Although the second adjustment method could be improved by applying it separately by age group, this would be quite difficult because of the lack of robust age-specific data on relative HIV prevalence by parity and fertility risk category. Finally, as for the first method, this method could be affected by a selection bias due to differences in ANC attendance between HIV-positive and HIV-negative pregnant women, as well as by the possibility that the standard HIV prevalence ratios estimated in Kisesa and Masaka are not highly representative of other geographical areas.

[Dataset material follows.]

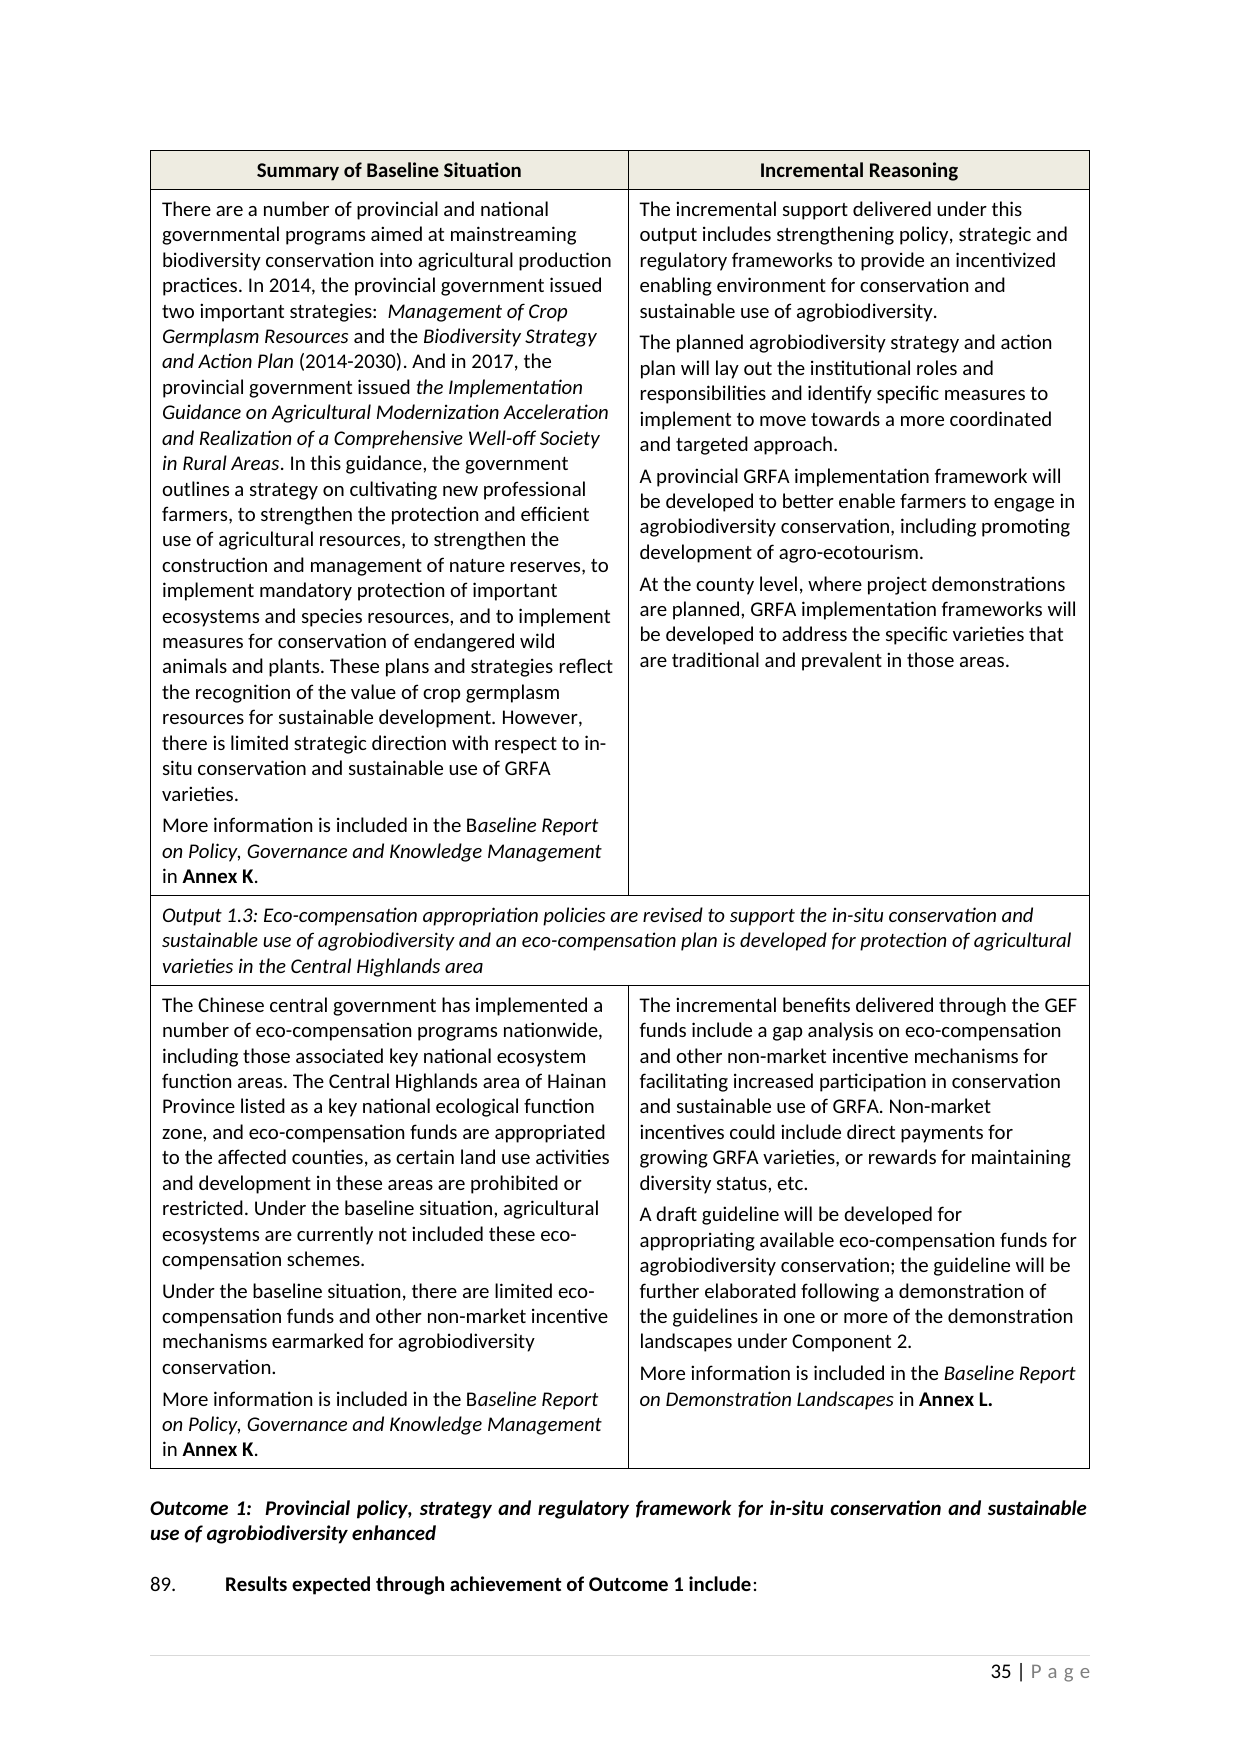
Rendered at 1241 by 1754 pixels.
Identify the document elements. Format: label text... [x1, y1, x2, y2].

In conclusion, the results of this study suggest that data provided by HIV sentinel surveillance, which is usually conducted among ANC attendees  in the attempt to estimate the HIV prevalence among the general female population, could be more accurately interpreted using these methods of adjustment in settings where the HIV epidemic is mature and the use of modern contraceptives is not highly diffused. However, additional analyses based on data from other sub-Saharan countries are needed to evaluate further the performance of these adjustment methods and, in particular, to evaluate the geographical homogeneity of the data assumed as standard references in these analyses.
The authors are grateful to M. Kanieff for editorial assistance, to D. Pino for linguistic revision, and to M. G. Dente, P. Tancredi, A. Ranghiasci, A. Di Vincenzo and E. Costabile for their helpful support. The authors would also like to thank all of the researchers who indirectly contributed to this manuscript by conducting the studies on which it is based.
Sponsorship: Supported by ISS Uganda AIDS Project no. 667 and the Norwegian Agency for Development Co-operation (NORAD).